* **CONSIGNE DONNÉE 1**: Pourriez-vous extraire mot pour mot du récit sur le Père Jozeau le passage qui va de « L’aubergiste en apporta » à « partie à terre. » ?
* **CONSIGNE DONNÉE 2**: Pouvez-vous poursuivre le récit sur le Père Jozeau à partir de sa dernière phrase ?

* **TEXTE FOURNI**:

L’aubergiste en apporta aussitôt une tasse. Le prêtre y porta ses lèvres, mais les soldats ne lui donnèrent pas le temps de la vider ; ils se jetèrent brutalement sur lui, et le vin tomba en partie à terre.

À ce moment, le général fit appeler le missionnaire par son interprète à son tribunal. Le Père Jozeau crut l’occasion favorable de s’expliquer plus clairement près de deux magistrats coréens, et il essaya d’entrer à son tour dans le pavillon. Les soldats le repoussèrent violemment et même le forcèrent à s’agenouiller sur la terre nue, comme un criminel, en présence de ses trois juges. Il y eut là un nouvel interrogatoire de quelques instants. Tout ce que l’on sait, c’est que le prisonnier renouvela devant ses juges sa déclaration :

« Je suis un missionnaire français. »

* **LISTE DES ENTRÉES**:
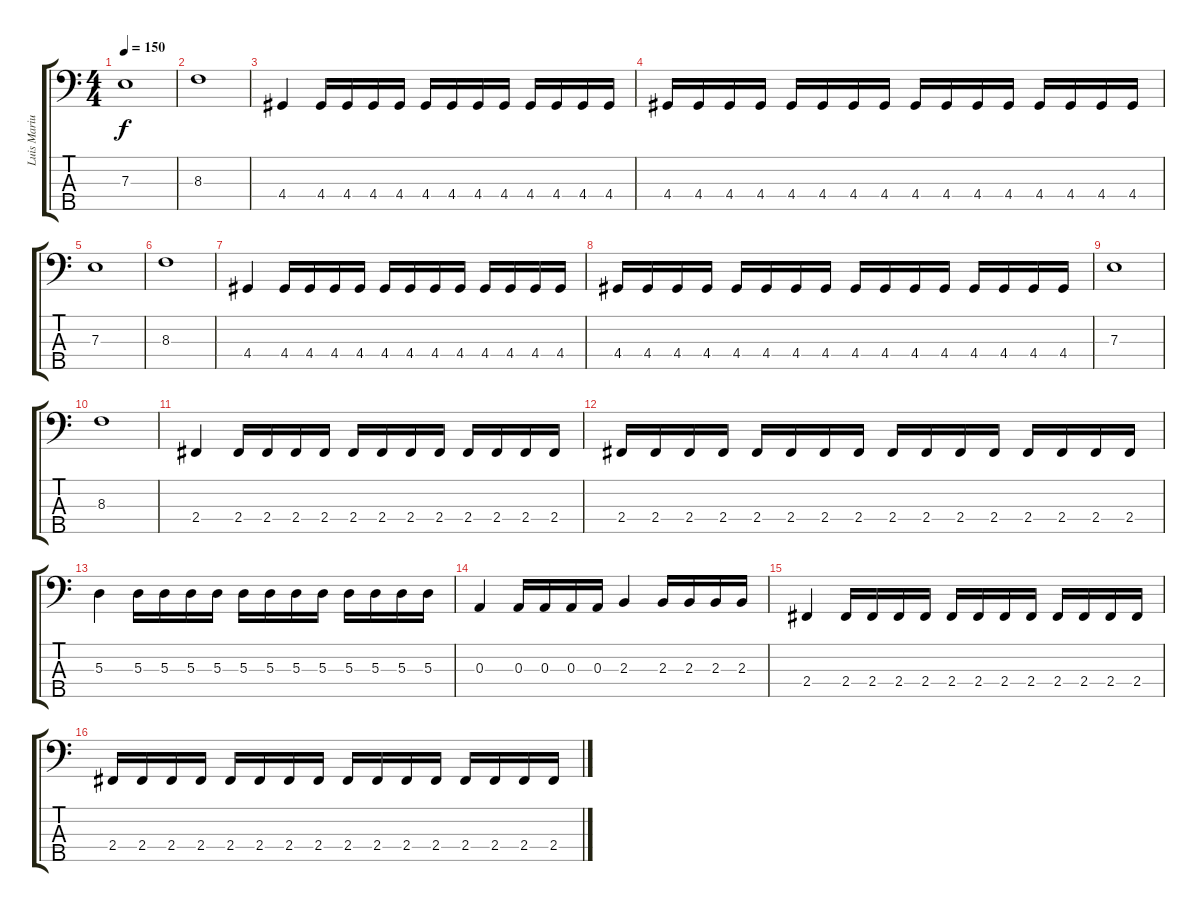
\track ("Luis Mariutti" "Luis Mariu") {instrument electricbassfinger}
\staff {score tabs}
\tuning (G2 D2 A1 E1 B0) {hide}
\ts (4 4)
\tempo 150
\clef f4
\ks c
7.3.1{dy f} |
8.3.1 |
4.4.4 4.4.16 4.4.16 4.4.16 4.4.16 4.4.16 4.4.16 4.4.16 4.4.16 4.4.16 4.4.16 4.4.16 4.4.16 |
4.4.16 4.4.16 4.4.16 4.4.16 4.4.16 4.4.16 4.4.16 4.4.16 4.4.16 4.4.16 4.4.16 4.4.16 4.4.16 4.4.16 4.4.16 4.4.16 |
7.3.1 |
8.3.1 |
4.4.4 4.4.16 4.4.16 4.4.16 4.4.16 4.4.16 4.4.16 4.4.16 4.4.16 4.4.16 4.4.16 4.4.16 4.4.16 |
4.4.16 4.4.16 4.4.16 4.4.16 4.4.16 4.4.16 4.4.16 4.4.16 4.4.16 4.4.16 4.4.16 4.4.16 4.4.16 4.4.16 4.4.16 4.4.16 |
7.3.1 |
8.3.1 |
2.4.4 2.4.16 2.4.16 2.4.16 2.4.16 2.4.16 2.4.16 2.4.16 2.4.16 2.4.16 2.4.16 2.4.16 2.4.16 |
2.4.16 2.4.16 2.4.16 2.4.16 2.4.16 2.4.16 2.4.16 2.4.16 2.4.16 2.4.16 2.4.16 2.4.16 2.4.16 2.4.16 2.4.16 2.4.16 |
5.3.4 5.3.16 5.3.16 5.3.16 5.3.16 5.3.16 5.3.16 5.3.16 5.3.16 5.3.16 5.3.16 5.3.16 5.3.16 |
0.3.4 0.3.16 0.3.16 0.3.16 0.3.16 2.3.4 2.3.16 2.3.16 2.3.16 2.3.16 |
2.4.4 2.4.16 2.4.16 2.4.16 2.4.16 2.4.16 2.4.16 2.4.16 2.4.16 2.4.16 2.4.16 2.4.16 2.4.16 |
2.4.16 2.4.16 2.4.16 2.4.16 2.4.16 2.4.16 2.4.16 2.4.16 2.4.16 2.4.16 2.4.16 2.4.16 2.4.16 2.4.16 2.4.16 2.4.16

* **RÉPONSE RÉDIGÉE 1**:
L’aubergiste en apporta aussitôt une tasse. Le prêtre y porta ses lèvres, mais les soldats ne lui donnèrent pas le temps de la vider ; ils se jetèrent brutalement sur lui, et le vin tomba en partie à terre.

* **RÉPONSE RÉDIGÉE 2**:
Puis le cortège se remit en route. En arrivant sur la rive droite du fleuve qu’il fallait traverser pour gagner Kong-tjyou, le mandarin militaire et le juge criminel entrèrent dans une barque, et le général chinois dans une autre. Le Père Jozeau monta dans la barque du général. Celui-ci, extérieurement du moins, ne parut pas s’en offenser ; mais presque aussitôt des soldats chinois se jetèrent sur le prêtre et l’entraînèrent de force dans une autre barque, déjà remplie de leurs camarades et qui passa la première.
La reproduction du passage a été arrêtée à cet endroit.